Uva 12995 Solution

Farey Sequence : (Euler totient function)

f(n) = 1+ phi(1) + phi(2) + phi(3) + ............. + phi(n). (1 for 0/1) 

If a/b is a fraction, a and b is co-prime. Its means gcd(a, b) = 1.

Consider two fractions x/y and a/b. we assume that b >= y so 1 <= y <= b-1 (cz for y = 0 and y = b there is no solution) .

 

First consider (ay - bx)  = 1. Here for every 'a' such that g(a, b) = 1 we have exactly one solution.

One more comes from (ay - bx) = -1 . That gives us summation of, 

                                        (2*phi(1) + 2*phi(2) + 2*phi(3) + ................. + 2*phi(n)).

 And from that we have to subtract number of consecutive pairs. Which is 1 smaller than number of fractions. Which is,

 

                                       1 + (phi(1) + phi(2) + phi(3) + .................. + phi(n)).

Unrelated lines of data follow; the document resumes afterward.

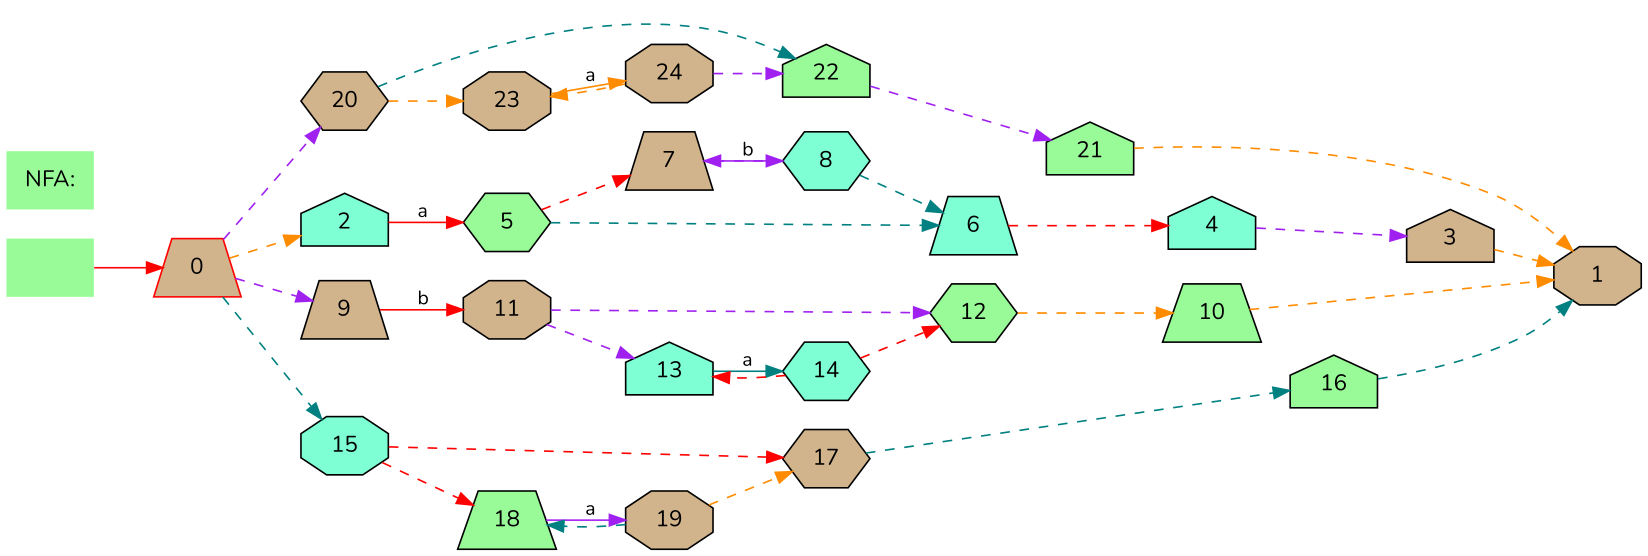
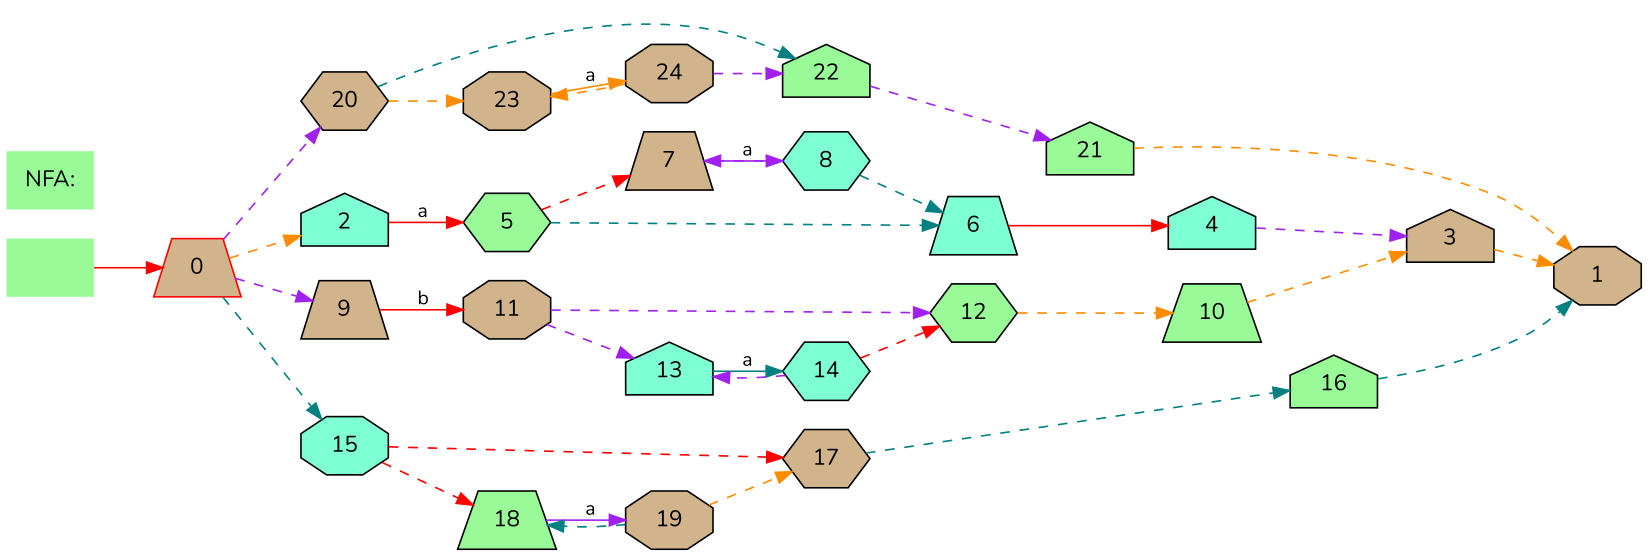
  digraph {
    fontname=Nunito
    fontsize=14
    rankdir=LR
    node [fillcolor=tan fontname=Nunito fontsize=14 shape=house style=filled]
    edge [color=purple fontname=Nunito fontsize=12 style=dashed]
    0 [color=red shape=trapezium]
    2 [fillcolor=aquamarine]
    20 [shape=hexagon]
    9 [shape=trapezium]
    15 [fillcolor=aquamarine shape=octagon]
    5 [fillcolor=palegreen shape=hexagon]
    22 [fillcolor=palegreen]
    23 [shape=octagon]
    11 [shape=octagon]
    17 [shape=hexagon]
    18 [fillcolor=palegreen shape=trapezium]
    "" [fillcolor=palegreen shape=none]
    6 [fillcolor=aquamarine shape=trapezium]
    7 [shape=trapezium]
    21 [fillcolor=palegreen]
    24 [shape=octagon]
    12 [fillcolor=palegreen shape=hexagon]
    13 [fillcolor=aquamarine]
    16 [fillcolor=palegreen]
    19 [shape=octagon]
    1 [shape=octagon]
    4 [fillcolor=aquamarine]
    8 [fillcolor=aquamarine shape=hexagon]
    3
    10 [fillcolor=palegreen shape=trapezium]
    14 [fillcolor=aquamarine shape=hexagon]
    "NFA:" [fillcolor=palegreen shape=plaintext]
    0 -> 2 [color=darkorange]
    0 -> 20
    0 -> 9
    0 -> 15 [color=teal]
    2 -> 5 [color=red label=a style=""]
    20 -> 22 [color=teal]
    20 -> 23 [color=darkorange]
    9 -> 11 [color=red label=b style=""]
    15 -> 17 [color=red]
    15 -> 18 [color=red]
    5 -> 6 [color=teal]
    5 -> 7 [color=red]
    22 -> 21
    23 -> 24 [color=darkorange label=a style=""]
    11 -> 12
    11 -> 13
    17 -> 16 [color=teal]
    18 -> 19 [label=a style=""]
    "" -> 0 [color=red style=""]
-   6 -> 4 [color=red]
-   7 -> 8 [label=b style=""]
+   6 -> 4 [color=red style=solid]
+   7 -> 8 [label=a style=""]
    21 -> 1 [color=darkorange]
    24 -> 22
    24 -> 23 [color=darkorange]
    12 -> 10 [color=darkorange]
    13 -> 14 [color=teal label=a style=""]
    16 -> 1 [color=teal]
    19 -> 17 [color=darkorange]
    19 -> 18 [color=teal]
    4 -> 3
    8 -> 6 [color=teal]
    8 -> 7
    3 -> 1 [color=darkorange]
-   10 -> 1 [color=darkorange]
+   10 -> 3 [color=darkorange]
    14 -> 12 [color=red]
-   14 -> 13 [color=red]
+   14 -> 13
  }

That means,  non consecutive fraction = (all fraction - consecutive fraction).

All fraction means from we see above for (ay - bx) = 1 and (ay - bx) = -1 we get  2*phi(i) fraction for every i. 

#include<bits/stdc++.h>

#define ll long long int

#define N 1000006

using namespace std;

int p[N+2], phi[N+2];

ll pre[N+2];

void euler_totient()

{

for(int i=1;i<=N;i++)

{

phi[i] = i;

p[i] = 1;

}

phi[0] = phi[1] = p[0] = p[1] = 0;

for(int i=2; i<=N; i++)

{

if(p[i])

{

for(int j=i; j<=N; j+=i)

{

p[j] = 0;

phi[j] = phi[j]/i*(i-1);

}

}

}

}

void presum()

{

pre[0] = pre[1] = 0;

for(int i=2; i<= N; i++)

pre[i] = pre[i-1] + phi[i];

}

int main()

{

euler_totient();

presum();

int n;

while(cin >> n && n != 0)

{

cout << pre[n] << "\n";

}

    return 0;

}